'No change in Marikana'
Nothing has changed in Marikana two years after 34 striking mineworkers were shot dead, Democratic Alliance parliamentary leader Mmusi Maimane said on Saturday.
"The living conditions of mineworkers has not changed two years later," he told Sapa when he arrived at the Nkaneng informal settlement in Wonderkop near Marikana, North West.
"Two years later we still have [a] migrant labour system. The mining industry has not transformed."
Maimane was attending the commemoration rally which marked the second year anniversary of the shooting.
Maimane, dressed in a black pinstripe suite and white shirt, said he would talk about the conflict of interest involving mining houses and politicians.
"Politicians have shares in mines and as such fail to hold them accountable."
He said mineworkers were killed demanding a better wage to better their lives.
A total of forty-four people were killed during the strike-related violence at Lonmin's platinum mining operations in Marikana in August 2012.
Thirty-four of them, mostly mineworkers, were shot dead in a clash with police, over 70 were wounded, and over 250 arrested on August 16, 2012.
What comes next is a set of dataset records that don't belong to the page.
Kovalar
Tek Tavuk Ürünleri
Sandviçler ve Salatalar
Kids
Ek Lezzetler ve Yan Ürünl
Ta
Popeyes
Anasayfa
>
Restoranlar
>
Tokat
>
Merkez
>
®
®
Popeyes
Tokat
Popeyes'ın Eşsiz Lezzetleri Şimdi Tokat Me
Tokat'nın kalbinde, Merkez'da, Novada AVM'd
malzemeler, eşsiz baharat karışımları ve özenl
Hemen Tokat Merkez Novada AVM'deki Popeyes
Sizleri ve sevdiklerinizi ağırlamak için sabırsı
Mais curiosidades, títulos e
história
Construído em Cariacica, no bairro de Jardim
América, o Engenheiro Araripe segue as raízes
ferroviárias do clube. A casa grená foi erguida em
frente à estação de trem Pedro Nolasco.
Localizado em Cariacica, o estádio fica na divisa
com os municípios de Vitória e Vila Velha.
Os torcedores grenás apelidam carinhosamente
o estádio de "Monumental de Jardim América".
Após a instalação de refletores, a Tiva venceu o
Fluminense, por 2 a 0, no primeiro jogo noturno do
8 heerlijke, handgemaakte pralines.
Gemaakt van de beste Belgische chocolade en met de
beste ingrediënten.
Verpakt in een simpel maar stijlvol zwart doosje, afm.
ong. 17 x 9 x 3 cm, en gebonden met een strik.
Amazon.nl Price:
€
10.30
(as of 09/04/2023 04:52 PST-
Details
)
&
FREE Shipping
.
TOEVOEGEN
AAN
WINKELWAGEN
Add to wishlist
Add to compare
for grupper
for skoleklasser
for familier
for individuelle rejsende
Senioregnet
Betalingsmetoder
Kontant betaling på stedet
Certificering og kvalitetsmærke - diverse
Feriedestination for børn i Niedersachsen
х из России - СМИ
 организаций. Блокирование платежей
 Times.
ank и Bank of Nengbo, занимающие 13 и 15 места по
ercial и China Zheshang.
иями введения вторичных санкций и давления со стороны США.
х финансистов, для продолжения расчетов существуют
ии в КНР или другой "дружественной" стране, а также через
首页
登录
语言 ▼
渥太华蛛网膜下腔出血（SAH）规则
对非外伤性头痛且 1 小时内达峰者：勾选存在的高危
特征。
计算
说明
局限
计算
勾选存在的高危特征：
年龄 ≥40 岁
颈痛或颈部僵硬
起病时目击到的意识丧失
Rock drill operators rejected the National Union of Mineworkers and led a wildcat strike demanding a basic monthly salary of R12,500.
Ten people, among them two security guards and two police officers were killed in the preceding week.
President Jacob Zuma has appointed retired judge Ian Farlam to probe the incident.
Dali Mpofu who was representing families of slain mineworkers said he hoped the public would judge what happened during that unrest after the commission had completed its work.
Mpofu, Maimane and Anglican Bishop Johannes Seoka were among the those who had arrived for the commemoration on Saturday.
Members of the Association of Mineworkers and Construction dressed in green union T-shirts arrived in buses and sang union song, mocking the police.
"Police are dogs" they sang in Xhosa as some pointed fingers at the police.